Northwestern Events Calendar


Medical Ghostwriting: Strange Appropriations and Emergent Authorship

When: Monday, April 23, 2018
4:30 PM - 6:00 PM Central

Where: University Hall, Hagstrum 201, 1897 Sheridan Road, Evanston, IL 60208 map it

Audience: Faculty/Staff - Post Docs/Docs - Graduate Students

Cost: FREE

Contact: Janet Hundrieser   (847) 491-3525

Group: Global Medical Cultures and Law (Buffett Institute)

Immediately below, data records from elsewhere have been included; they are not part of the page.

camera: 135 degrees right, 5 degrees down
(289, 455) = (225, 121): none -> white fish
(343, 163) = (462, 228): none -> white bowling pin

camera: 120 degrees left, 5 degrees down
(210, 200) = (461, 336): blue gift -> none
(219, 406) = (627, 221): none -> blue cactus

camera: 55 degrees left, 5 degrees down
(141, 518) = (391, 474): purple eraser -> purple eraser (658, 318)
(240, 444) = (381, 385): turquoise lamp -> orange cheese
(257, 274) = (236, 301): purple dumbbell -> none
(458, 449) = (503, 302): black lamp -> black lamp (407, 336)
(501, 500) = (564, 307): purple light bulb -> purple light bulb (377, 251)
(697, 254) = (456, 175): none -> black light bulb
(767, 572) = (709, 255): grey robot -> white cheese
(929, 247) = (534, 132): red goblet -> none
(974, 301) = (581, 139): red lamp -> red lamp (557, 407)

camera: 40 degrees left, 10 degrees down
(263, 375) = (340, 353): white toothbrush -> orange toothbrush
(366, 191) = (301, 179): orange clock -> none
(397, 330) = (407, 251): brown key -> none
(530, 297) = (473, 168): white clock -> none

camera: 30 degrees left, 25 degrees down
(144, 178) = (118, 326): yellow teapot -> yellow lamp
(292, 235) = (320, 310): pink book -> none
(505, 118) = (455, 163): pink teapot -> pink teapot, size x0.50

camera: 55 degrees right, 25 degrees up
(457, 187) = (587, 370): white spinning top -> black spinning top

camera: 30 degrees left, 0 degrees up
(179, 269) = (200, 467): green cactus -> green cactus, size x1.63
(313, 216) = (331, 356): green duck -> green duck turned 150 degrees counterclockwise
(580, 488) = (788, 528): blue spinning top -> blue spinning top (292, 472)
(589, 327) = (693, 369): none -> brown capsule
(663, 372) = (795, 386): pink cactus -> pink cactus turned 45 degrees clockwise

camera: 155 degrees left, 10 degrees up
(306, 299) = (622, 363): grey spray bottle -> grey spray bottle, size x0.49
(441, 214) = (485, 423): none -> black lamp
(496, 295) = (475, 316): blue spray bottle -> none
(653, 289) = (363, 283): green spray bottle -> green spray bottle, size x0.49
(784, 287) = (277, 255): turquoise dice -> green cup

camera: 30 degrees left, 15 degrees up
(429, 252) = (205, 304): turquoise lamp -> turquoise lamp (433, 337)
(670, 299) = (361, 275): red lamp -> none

Category: Lectures & Meetings


Pharmaceutical companies are known to commission ghostwritten articles to so-called medical education companies according to a careful publication plan developed by, or in concert with, their marketing departments. Provided with a topic, an argument, relevant data, and about $25,000, these writing companies produce texts highlighting the benefits of their clients’ drugs while occasionally downplaying their dangerous side effects. As a manuscript nears completion, one or more leading academic researchers are contacted and asked to provide comments. And if they seem positively responsive to the paper’s claims, they are invited to put their name on the manuscript and take on the role of its official authors. Typically, these articles’ published versions do not mention the role and identity of the ghostwriters, their affiliation to their "writing services companies", and those companies' work-for-hire relationship with the pharmaceutical industry. They also tend to misrepresent the actual contribution, if any, of the people listed as authors. (Sergio Sismondo has carefully analyzed these scenarios).

Perhaps because these works seem to go against all ethical norms on the books, its been paradoxically difficult for critics to pinpoint exactly what kind of ethical or legal violation they instantiate. By showing how the notion of plagiarism can be used to produce profoundly different and contradictory readings of the authorship of these texts, Professor Biagioli argues that we are in fact not witnessing a simple case of appropriation but rather the emergent of a new author function - as problematic or undesirable as we may find it.